First order of business is to read in the data:
require(tidyverse)
## Loading required package: tidyverse
## ── Attaching packages ─────────────────────────────────────── tidyverse 1.3.2 ──
## ✔ ggplot2 3.4.1 ✔ purrr 1.0.1
## ✔ tibble 3.1.8 ✔ dplyr 1.1.0
## ✔ tidyr 1.3.0 ✔ stringr 1.5.0
## ✔ readr 2.1.4 ✔ forcats 1.0.0
## ── Conflicts ────────────────────────────────────────── tidyverse_conflicts() ──
## ✖ dplyr::filter() masks stats::filter()

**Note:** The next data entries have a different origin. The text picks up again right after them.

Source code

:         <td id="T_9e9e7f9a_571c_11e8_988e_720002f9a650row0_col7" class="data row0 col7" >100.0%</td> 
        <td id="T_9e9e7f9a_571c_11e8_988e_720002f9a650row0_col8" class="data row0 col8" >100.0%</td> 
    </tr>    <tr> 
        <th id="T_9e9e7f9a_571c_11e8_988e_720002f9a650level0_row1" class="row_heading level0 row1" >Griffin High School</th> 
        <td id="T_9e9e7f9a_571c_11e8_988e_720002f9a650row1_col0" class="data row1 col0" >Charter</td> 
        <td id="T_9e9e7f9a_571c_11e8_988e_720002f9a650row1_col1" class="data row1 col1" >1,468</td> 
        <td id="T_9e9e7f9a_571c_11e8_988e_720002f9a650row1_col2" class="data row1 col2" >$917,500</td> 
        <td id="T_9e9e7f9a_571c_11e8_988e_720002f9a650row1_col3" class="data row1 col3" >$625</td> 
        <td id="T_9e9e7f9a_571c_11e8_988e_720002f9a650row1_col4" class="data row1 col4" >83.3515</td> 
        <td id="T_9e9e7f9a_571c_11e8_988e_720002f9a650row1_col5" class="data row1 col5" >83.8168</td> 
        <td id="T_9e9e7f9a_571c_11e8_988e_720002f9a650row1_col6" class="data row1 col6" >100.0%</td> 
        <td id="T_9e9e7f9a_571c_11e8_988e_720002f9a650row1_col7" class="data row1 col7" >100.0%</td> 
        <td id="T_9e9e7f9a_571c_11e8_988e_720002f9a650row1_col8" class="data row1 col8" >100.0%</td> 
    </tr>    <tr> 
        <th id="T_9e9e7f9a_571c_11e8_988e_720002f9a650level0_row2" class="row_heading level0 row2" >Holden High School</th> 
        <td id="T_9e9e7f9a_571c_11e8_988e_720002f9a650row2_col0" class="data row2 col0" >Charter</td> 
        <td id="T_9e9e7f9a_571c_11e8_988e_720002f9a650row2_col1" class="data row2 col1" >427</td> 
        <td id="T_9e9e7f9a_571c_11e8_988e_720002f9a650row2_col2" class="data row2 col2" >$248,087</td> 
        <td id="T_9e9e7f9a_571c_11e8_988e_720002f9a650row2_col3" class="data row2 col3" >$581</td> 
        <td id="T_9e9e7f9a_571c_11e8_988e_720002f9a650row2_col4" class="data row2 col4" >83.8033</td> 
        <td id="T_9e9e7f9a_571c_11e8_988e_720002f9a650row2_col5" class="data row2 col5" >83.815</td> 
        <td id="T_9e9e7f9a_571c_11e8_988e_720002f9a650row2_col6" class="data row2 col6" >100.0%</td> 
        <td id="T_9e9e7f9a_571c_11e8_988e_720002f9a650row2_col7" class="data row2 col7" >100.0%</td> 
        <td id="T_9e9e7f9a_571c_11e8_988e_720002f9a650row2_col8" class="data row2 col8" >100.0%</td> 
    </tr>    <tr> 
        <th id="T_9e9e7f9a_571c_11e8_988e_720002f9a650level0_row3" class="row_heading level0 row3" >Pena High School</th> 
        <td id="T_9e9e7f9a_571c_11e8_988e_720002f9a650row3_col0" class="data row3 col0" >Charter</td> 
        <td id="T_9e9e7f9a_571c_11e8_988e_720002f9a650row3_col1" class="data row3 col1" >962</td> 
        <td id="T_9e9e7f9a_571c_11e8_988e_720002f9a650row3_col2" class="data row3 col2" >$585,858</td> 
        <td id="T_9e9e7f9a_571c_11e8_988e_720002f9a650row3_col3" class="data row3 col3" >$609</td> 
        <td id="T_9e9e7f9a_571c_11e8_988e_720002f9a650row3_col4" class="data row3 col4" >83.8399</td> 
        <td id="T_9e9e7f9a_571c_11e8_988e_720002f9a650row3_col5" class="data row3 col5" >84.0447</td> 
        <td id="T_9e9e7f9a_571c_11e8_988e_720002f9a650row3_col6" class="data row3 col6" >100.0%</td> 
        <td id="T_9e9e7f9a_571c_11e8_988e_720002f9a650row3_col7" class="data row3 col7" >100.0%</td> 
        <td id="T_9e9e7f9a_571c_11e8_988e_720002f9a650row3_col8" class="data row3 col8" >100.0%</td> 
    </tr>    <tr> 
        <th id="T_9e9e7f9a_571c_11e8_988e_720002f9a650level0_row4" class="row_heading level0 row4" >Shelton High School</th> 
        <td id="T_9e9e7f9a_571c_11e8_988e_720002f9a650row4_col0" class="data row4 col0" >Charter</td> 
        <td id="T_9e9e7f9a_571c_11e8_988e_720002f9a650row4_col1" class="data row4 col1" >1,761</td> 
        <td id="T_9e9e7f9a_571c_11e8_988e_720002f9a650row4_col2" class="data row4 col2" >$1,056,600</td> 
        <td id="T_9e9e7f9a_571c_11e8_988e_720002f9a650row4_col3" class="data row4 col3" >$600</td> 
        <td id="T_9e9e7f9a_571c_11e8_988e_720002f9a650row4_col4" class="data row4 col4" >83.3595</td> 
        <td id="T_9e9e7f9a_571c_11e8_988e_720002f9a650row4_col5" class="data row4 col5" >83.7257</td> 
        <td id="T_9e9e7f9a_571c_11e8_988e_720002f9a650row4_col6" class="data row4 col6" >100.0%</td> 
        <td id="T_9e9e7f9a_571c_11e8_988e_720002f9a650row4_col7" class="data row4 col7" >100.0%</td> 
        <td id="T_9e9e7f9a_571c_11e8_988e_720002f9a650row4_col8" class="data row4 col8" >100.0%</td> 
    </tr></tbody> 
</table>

## ✖ dplyr::lag() masks stats::lag()
url <- "https://contattafiles.s3.us-west-1.amazonaws.com/tnt45405/Gb0VJAO8wb3OccK/modified_ELSI.csv"
data <- read.csv(url)
data <- as_tibble(data)
Let’s plot the distributions for each
require (ggplot2)
data %>% ggplot(aes(x = sleep_sum)) + geom_density()
data %>% ggplot(aes(x = pain_sum)) + geom_density()
data %>% ggplot(aes(x = covariates_sum)) + geom_density()
The distributions show that none of the variables are normally distributed. Let’s be sure using a qqplot.
data %>% ggplot(aes(sample = pain_sum)) +
geom_qq() +
geom_qq_line()
data %>% ggplot(aes(sample = sleep_sum)) +
geom_qq() +
geom_qq_line()
data %>% ggplot(aes(sample = covariates_sum)) +
geom_qq() +
geom_qq_line()
I believe the qqplots above confirm those variables aren’t normally distributed.
Let’s check if there is a linear relationship between sleep_sum and pain_sum
data %>% ggplot(aes(x = pain_sum, y = sleep_sum)) + geom_point()
It doesn’t look like there is linearity here, just to be sure, let’s conduct a hypothesis test.
require(lmtest)
## Loading required package: lmtest
## Warning: package 'lmtest' was built under R version 4.2.3
## Loading required package: zoo
##
## Attaching package: 'zoo'
## The following objects are masked from 'package:base':
##
## as.Date, as.Date.numeric
model <- lm (data = data, sleep_sum ~ pain_sum)
raintest(model)
##
## Rainbow test
##
## data: model
## Rain = 0.76396, df1 = 4975, df2 = 4972, p-value = 1
Under the rainbow-test, the null-hypothesis (that there is linearity) could not be rejected, which doesn’t fit precisely the scatter-plot, but let’s assume there is linearity.
Unfortunately, I wasn’t able to test for homoscedasticity. Let me know if there are any mistakes.